Cientos de picos y garras laceraban el dosel del tálamo nupcial. Los pájaros se lanzaban sobre mí, pero más allá de sus alas reconocía mi paisaje natal que se iba fundiendo con el continente extraño.
—¡No hay diferencia! ¡Monstruos y no-monstruos siempre han estado cerca! Lo que no ha sido sigue siendo… —y hablaba no sólo a los pájaros y a los monstruos sino también a los que conocía desde siempre y que acudían de todas partes.
—¡Qfwfq! ¡Me has perdido! ¡Pájaros! ¡Haced vuestro trabajo! —y la reina me rechazó.
Demasiado tarde me di cuenta de que los picos de los pájaros intentaban separar los dos mundos que mi revelación había reunido.
—No, Or, espera, no te vayas, sigamos los dos juntos, Or, ¿dónde estás? —pero estaba rodando en el vacío entre pedazos de papel y plumas.
(Los pájaros desgarran a picotazos y arañazos la página del tebeo. Se van volando cada uno con un jirón de papel impreso en el pico. La página que hay debajo también está dibujada con viñetas; representa el mundo como era antes de la aparición de los pájaros y sus sucesivos previsibles desarrollos. Estoy en medio de los demás, con aire extraviado. En el cielo seguía habiendo pájaros, pero nadie les hacía caso).

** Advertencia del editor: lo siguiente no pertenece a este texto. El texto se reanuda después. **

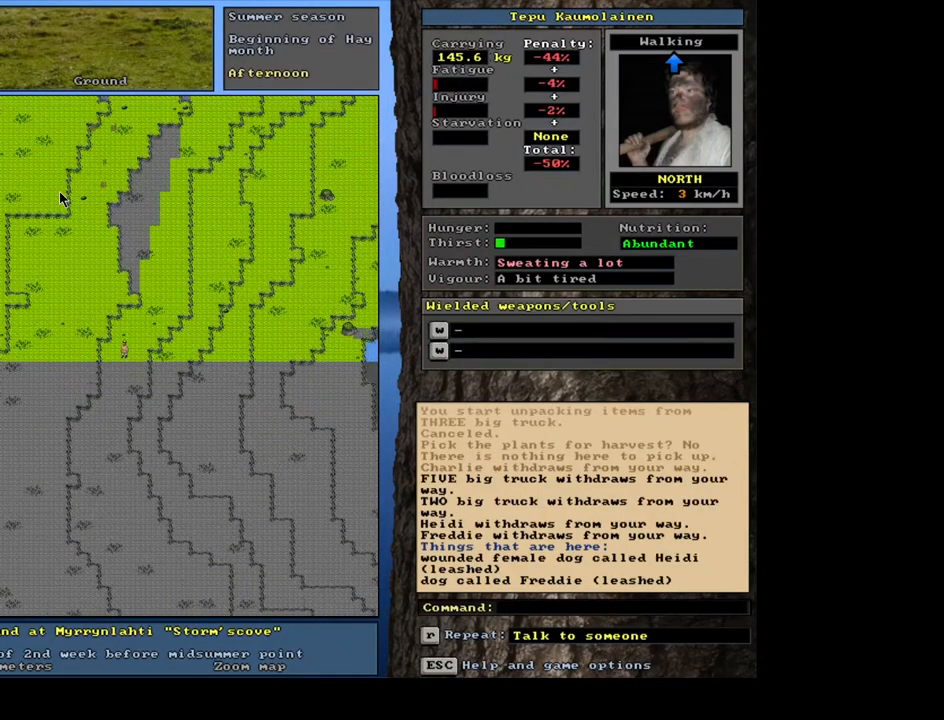
{"keys": ["num3"], "mouse": [], "events": [[17, "num8", "down"], [133, "num8", "up"], [183, "ctrl_l", "up"], [400, "num3", "down"]]}
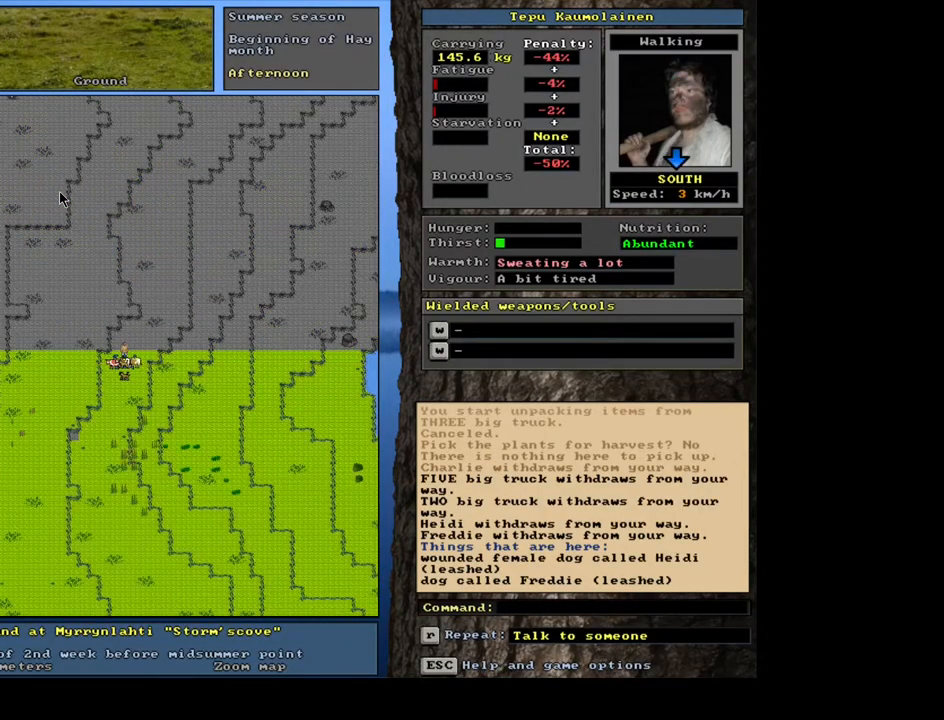
{"keys": [], "mouse": [], "events": [[33, "num3", "up"]]}
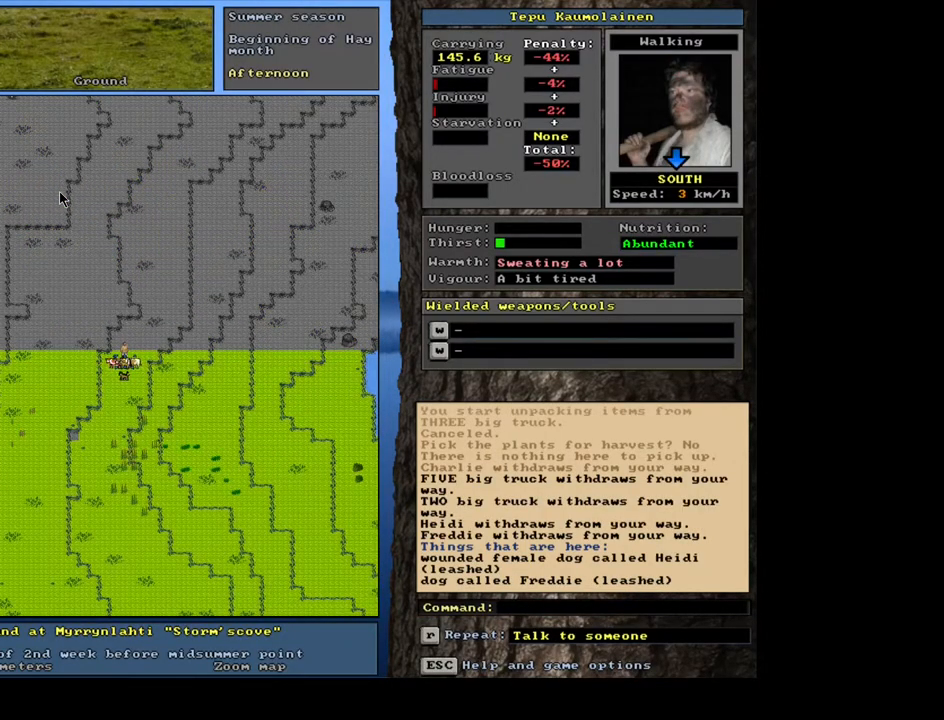
{"keys": ["ctrl_l", "num7"], "mouse": [], "events": [[100, "num3", "down"], [183, "num3", "up"], [267, "ctrl_l", "down"], [383, "num8", "down"], [433, "num7", "down"], [500, "num8", "up"]]}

De lo que había comprendido entonces, he olvidado todo. Lo que os he contado es todo lo que puedo reconstruir ayudándome de conjeturas en los pasajes borrosos. Que los pájaros puedan volverme a llevar un día con la reina Or nunca dejé de esperarlo. Pero ¿los que se han quedado con nosotros serán los verdaderos pájaros? Más los observo y menos me recuerdan lo que quisiera recordar. (La última tira de viñetas es toda de fotografías: un pájaro, ese mismo pájaro en primer plano, la cabeza del pájaro aumentada, un detalle de la cabeza, el ojo…).